Selected text =>
┌──
When Should You Update Estate Planning Documents?
Just as individuals must visit doctors for check-ups, they should also have their estate planning documents periodically reviewed by an attorney to verify whether updates are needed given any changes in life circumstance. There are many reasons why an individual’s estate planning documents may require updating. Some of those reasons may include: if an individual’s designated agent(s) have passed away or become incapacitated and no successor agents have been named, or if an individual’s named beneficiaries have passed away and no alternate beneficiaries have been named, or if an individual gets divorced, or if the laws relating to estate planning documents change, or if an individual suddenly needs Medicaid coverage to assist with long term medical costs. While some updates may only require the individual to name additional agents or beneficiaries, other updates, such as those needed to perform Medicaid planning, may require more substantive changes.
In order to create and maintain Medicaid eligibility, it is important for the Medicaid applicant to execute estate planning documents geared to that purpose. Since an individual who needs Medicaid for long term care might eventually lack mental capacity or be unable to physically carry out the requisites for Medicaid planning, a durable power of attorney must grant the individual’s attorney-in-fact certain vital powers. If the durable power of attorney document was executed prior to 2011, however, it is possible for it to lack important powers since Florida law relating to powers of attorney changed in 2011. Common issues that may arise with such stale powers of attorney include the agent lacking the power to create a trust on the principal’s behalf or the power to execute a personal service contract on the principal’s behalf.
If the Medicaid applicant is married, then the applicant’s spouse generally needs a new last will and testament because a spouse typically devises most or all of his/her estate to their spouse. This causes a problem, however, since a Medicaid recipient who receives an inheritance is likely to exceed Medicaid’s $2,000 asset cap, thereby causing loss of Medicaid coverage upon receipt of the inheritance. Even if the spouse attempts to disinherit the Medicaid recipient to circumvent this issue, under Florida’s spousal elective share law, the disinherited spouse is entitled to claim 30% of the deceased spouse’s estate. To avoid this problem, the Medicaid recipient’s spouse must execute a last will and testament that creates a qualified elective share special needs trust. This satisfies Florida’s spousal elective share, but does so by keeping the money in a qualified elective share special needs trust, which preserves the Medicaid applicant’s eligibility since money held in such a trust does not constitute a countable asset.
Although there are many reasons to have your estate planning documents reviewed, it is especially important for individuals contemplating Medicaid planning. To that end, an Elder law attorney can ascertain whether your current estate planning documents are adequate for Medicaid planning purposes.
└──
Dataset content =>
┌──
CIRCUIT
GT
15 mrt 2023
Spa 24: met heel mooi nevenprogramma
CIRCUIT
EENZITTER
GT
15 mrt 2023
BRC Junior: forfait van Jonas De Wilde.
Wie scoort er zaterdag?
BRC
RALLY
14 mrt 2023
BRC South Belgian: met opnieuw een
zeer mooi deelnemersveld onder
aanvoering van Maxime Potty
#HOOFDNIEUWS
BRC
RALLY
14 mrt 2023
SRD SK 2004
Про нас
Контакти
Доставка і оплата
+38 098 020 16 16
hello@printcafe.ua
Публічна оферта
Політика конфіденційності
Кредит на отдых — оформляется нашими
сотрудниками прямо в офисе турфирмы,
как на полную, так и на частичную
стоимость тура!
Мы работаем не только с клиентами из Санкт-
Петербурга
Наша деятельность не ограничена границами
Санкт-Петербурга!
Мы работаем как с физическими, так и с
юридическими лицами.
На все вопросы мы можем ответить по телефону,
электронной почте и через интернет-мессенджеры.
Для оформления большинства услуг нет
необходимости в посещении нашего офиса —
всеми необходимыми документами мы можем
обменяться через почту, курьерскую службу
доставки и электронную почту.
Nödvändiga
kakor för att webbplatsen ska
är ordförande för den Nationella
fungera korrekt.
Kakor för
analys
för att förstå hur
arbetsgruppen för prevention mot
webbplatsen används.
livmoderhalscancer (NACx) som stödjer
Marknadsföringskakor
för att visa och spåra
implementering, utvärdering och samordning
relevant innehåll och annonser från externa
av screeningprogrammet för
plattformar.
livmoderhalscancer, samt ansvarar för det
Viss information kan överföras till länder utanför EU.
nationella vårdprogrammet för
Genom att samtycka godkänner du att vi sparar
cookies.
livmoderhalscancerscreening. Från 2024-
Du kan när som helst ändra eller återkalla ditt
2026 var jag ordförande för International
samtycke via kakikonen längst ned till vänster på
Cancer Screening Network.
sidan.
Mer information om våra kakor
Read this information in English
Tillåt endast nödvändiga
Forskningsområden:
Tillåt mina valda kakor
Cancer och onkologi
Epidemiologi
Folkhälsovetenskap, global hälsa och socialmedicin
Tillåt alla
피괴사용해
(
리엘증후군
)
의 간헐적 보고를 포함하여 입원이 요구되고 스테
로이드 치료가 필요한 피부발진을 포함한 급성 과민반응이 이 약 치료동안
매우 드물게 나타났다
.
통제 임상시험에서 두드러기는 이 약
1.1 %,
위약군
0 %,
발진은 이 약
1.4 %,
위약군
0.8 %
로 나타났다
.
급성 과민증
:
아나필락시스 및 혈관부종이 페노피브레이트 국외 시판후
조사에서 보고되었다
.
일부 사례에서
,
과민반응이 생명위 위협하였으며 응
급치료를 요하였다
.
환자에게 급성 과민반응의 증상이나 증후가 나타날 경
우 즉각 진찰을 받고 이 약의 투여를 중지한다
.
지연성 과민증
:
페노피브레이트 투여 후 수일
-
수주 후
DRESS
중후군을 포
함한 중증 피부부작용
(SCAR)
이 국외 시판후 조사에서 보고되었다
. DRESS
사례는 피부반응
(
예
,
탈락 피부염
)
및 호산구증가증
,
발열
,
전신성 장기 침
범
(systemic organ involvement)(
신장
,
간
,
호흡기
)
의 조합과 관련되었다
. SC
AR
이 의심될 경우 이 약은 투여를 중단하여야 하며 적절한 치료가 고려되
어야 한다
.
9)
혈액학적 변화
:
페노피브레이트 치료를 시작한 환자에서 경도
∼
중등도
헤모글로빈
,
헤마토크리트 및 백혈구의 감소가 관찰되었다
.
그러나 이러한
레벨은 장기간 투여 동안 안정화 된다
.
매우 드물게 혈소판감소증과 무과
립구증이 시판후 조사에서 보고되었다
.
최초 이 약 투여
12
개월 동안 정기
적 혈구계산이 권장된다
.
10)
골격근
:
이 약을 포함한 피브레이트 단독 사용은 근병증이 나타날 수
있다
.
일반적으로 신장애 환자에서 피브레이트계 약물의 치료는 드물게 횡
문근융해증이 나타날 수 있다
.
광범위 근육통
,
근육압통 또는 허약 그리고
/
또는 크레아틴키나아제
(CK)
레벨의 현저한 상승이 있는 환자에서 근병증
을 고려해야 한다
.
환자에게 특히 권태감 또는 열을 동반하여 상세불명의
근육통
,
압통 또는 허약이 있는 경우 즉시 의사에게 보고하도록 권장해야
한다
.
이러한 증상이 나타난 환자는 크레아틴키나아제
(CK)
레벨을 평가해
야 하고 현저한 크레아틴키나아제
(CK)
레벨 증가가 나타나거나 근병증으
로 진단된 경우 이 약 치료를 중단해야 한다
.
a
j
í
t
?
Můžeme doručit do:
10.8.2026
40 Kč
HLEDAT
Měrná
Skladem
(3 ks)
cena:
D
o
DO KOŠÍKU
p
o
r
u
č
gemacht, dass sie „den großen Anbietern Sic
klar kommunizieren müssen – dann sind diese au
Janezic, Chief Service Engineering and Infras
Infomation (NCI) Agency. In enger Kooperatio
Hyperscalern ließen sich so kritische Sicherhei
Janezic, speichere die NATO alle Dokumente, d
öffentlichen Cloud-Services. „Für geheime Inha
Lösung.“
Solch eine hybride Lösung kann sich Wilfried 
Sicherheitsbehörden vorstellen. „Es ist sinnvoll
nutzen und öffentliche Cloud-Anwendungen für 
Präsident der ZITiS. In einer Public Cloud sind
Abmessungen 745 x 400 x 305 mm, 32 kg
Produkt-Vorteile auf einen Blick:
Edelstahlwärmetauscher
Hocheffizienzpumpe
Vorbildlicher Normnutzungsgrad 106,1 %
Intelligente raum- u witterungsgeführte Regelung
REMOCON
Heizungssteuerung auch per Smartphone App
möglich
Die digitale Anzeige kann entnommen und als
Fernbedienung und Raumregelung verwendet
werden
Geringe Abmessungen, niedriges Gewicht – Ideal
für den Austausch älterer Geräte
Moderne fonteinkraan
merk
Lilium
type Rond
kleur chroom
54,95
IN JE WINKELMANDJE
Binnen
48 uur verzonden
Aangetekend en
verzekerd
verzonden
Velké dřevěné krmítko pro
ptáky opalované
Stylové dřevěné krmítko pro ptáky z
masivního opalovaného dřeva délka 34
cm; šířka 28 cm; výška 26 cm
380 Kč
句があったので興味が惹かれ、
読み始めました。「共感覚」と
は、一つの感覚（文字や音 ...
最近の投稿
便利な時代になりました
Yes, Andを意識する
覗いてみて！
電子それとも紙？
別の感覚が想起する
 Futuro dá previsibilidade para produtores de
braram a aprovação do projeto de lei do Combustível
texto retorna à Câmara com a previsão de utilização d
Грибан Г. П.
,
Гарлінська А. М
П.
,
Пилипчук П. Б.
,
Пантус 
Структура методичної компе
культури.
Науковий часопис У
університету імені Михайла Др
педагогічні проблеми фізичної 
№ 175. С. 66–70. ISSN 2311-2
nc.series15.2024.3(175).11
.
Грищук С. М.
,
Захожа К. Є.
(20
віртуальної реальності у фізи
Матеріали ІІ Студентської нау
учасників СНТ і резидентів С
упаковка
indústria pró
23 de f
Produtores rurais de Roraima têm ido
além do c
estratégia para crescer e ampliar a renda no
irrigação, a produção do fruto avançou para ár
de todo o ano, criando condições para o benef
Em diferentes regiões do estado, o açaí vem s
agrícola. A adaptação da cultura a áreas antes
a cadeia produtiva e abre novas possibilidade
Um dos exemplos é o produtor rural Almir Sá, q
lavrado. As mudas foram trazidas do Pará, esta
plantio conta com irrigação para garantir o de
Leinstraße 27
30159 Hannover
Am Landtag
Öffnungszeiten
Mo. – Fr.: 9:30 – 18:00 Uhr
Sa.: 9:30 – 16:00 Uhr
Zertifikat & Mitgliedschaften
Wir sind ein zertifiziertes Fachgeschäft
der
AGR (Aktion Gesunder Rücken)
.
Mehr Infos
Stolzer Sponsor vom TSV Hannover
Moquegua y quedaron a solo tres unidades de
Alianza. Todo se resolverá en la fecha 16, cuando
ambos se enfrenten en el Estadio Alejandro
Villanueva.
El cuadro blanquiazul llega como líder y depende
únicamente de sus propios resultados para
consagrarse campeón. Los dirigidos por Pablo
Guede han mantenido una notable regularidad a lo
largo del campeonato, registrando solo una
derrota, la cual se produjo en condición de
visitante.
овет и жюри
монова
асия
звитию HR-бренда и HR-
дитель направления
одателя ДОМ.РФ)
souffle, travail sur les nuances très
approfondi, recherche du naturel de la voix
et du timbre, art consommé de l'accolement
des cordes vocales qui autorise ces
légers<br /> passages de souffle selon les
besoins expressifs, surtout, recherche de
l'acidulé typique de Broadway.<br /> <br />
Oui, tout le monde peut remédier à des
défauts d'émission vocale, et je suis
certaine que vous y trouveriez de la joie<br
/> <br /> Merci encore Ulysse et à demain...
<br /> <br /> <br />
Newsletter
└──
Tasks and exercises =>
1. Using the text on updating estate planning documents, say whether each statement agrees with it. Answer yes or no for each, and quote the words of the text that decide it.
(a) Florida law relating to powers of attorney changed in 2011.
(b) Under Florida's spousal elective share law, a disinherited spouse may claim half of the deceased spouse's estate.
(c) Money held in a qualified elective share special needs trust counts as an asset for Medicaid.
2. Write out the part of the text on updating estate planning documents that begins at the words "Although there are" and stops after the words "Medicaid planning purposes.".

Task solutions =>
1.
(a) Yes: "Florida law relating to powers of attorney changed in 2011"
(b) No: "the disinherited spouse is entitled to claim 30% of the deceased spouse’s estate"
(c) No: "money held in such a trust does not constitute a countable asset"

2.
Although there are many reasons to have your estate planning documents reviewed, it is especially important for individuals contemplating Medicaid planning. To that end, an Elder law attorney can ascertain whether your current estate planning documents are adequate for Medicaid planning purposes.